By Kuda Chideme, HARARE, November 6 (The Source) – A leading local retailer says Zimbabwe’s cooking oil producers are failing to meet market demand, driving the continued reliance on imports from the region.
Zimbabwe has four oil producing firms — ETG Parrogate, Surface Investments, Olivine and United Refineries whose combined production of 10,500 metric tonnes comes short of the country’s monthly requirement of 11,500 metric tonnes.
Imports of cooking oil have over the past years contributed heavily to the country’s bill, with $41 million worth of edible oils being imported in 2014. This year between January and June close to $19 million has been spent on importing cooking oil.

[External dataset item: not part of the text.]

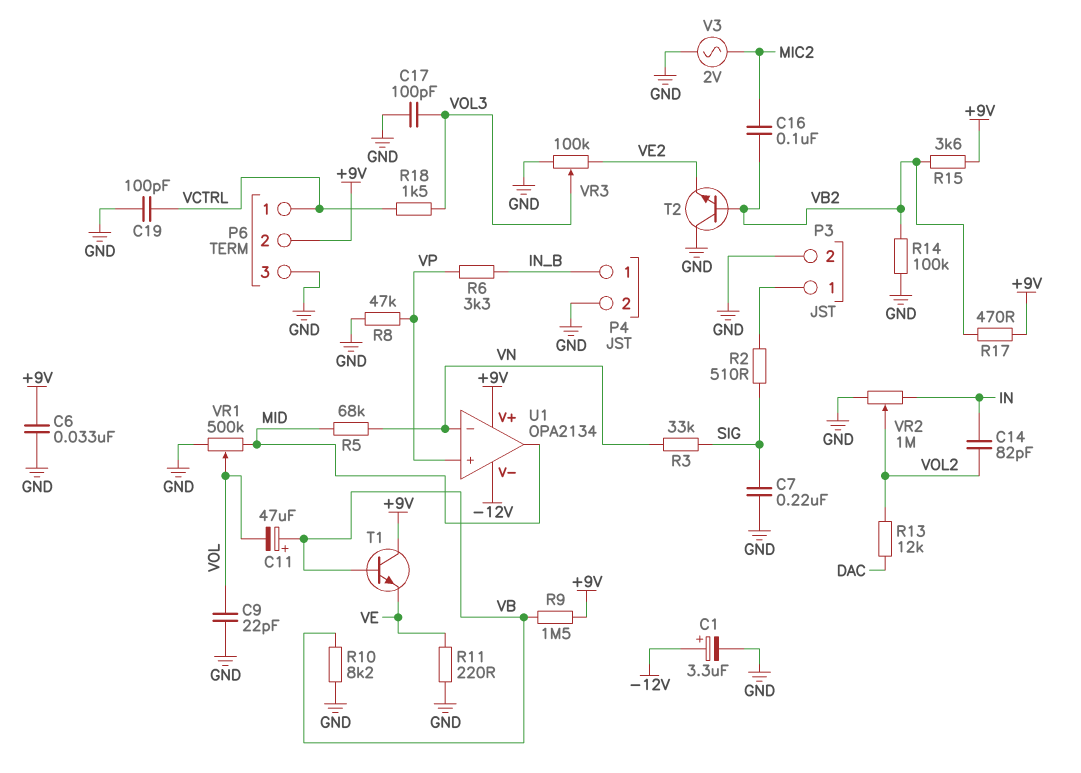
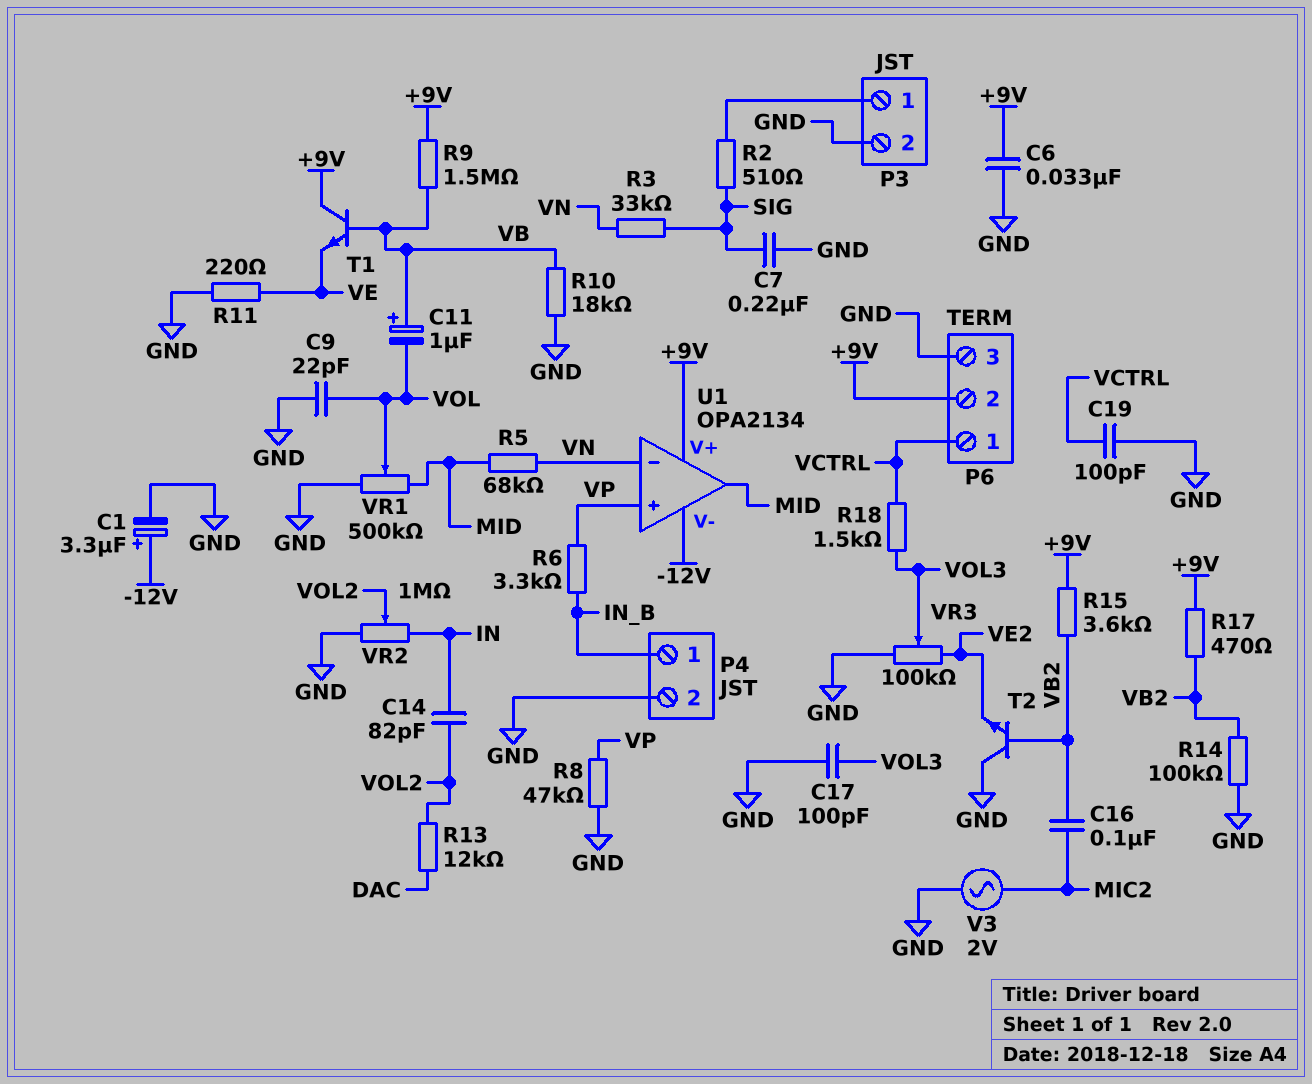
C11: 47uF (plus VB, minus VOL) -> 1uF (plus VB, minus VOL)
R10: 8.2k (GND, VB) -> 18k (GND, VB)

In August Government raised customs duty for cooking oil to 40 percent and a 25 percent Surtax or $0,50 per litre, whichever is higher in a move aimed at deterring importation of the edible oils but a director of the local unit of Botswana retailer, Choppies, Siqokoqela Mphoko told The Source on Friday that retailers had to rely on imports as producers were failing to meet demand.
“When we started about two years ago we were importing about 90 percent of our products but now we have more than 75 percent coming from the local market serve for a few products we have a challenge with such as cooking oil and soap. I think most of the refineries cannot cope with demand,” said Mphoko.
In an August interview Confederation of Zimbabwean Industries (CZI) president Busisa Moyo told The Source that capacity utilization in the sector was above 70 percent and that local production would surpass demand by September, ruling out the need for imports.
Moyo was today not available to comment.
Choppies entered the local market by buying Bulawayo-based businessman Raj Modi’s investment company, Modi Enterprises, for $21,2 million and taking over 11 of the outlets that were operating under the Aaro Mart and Spar franchises in Bulawayo in 2013. It now has 24 retail outlets in Zimbabwe.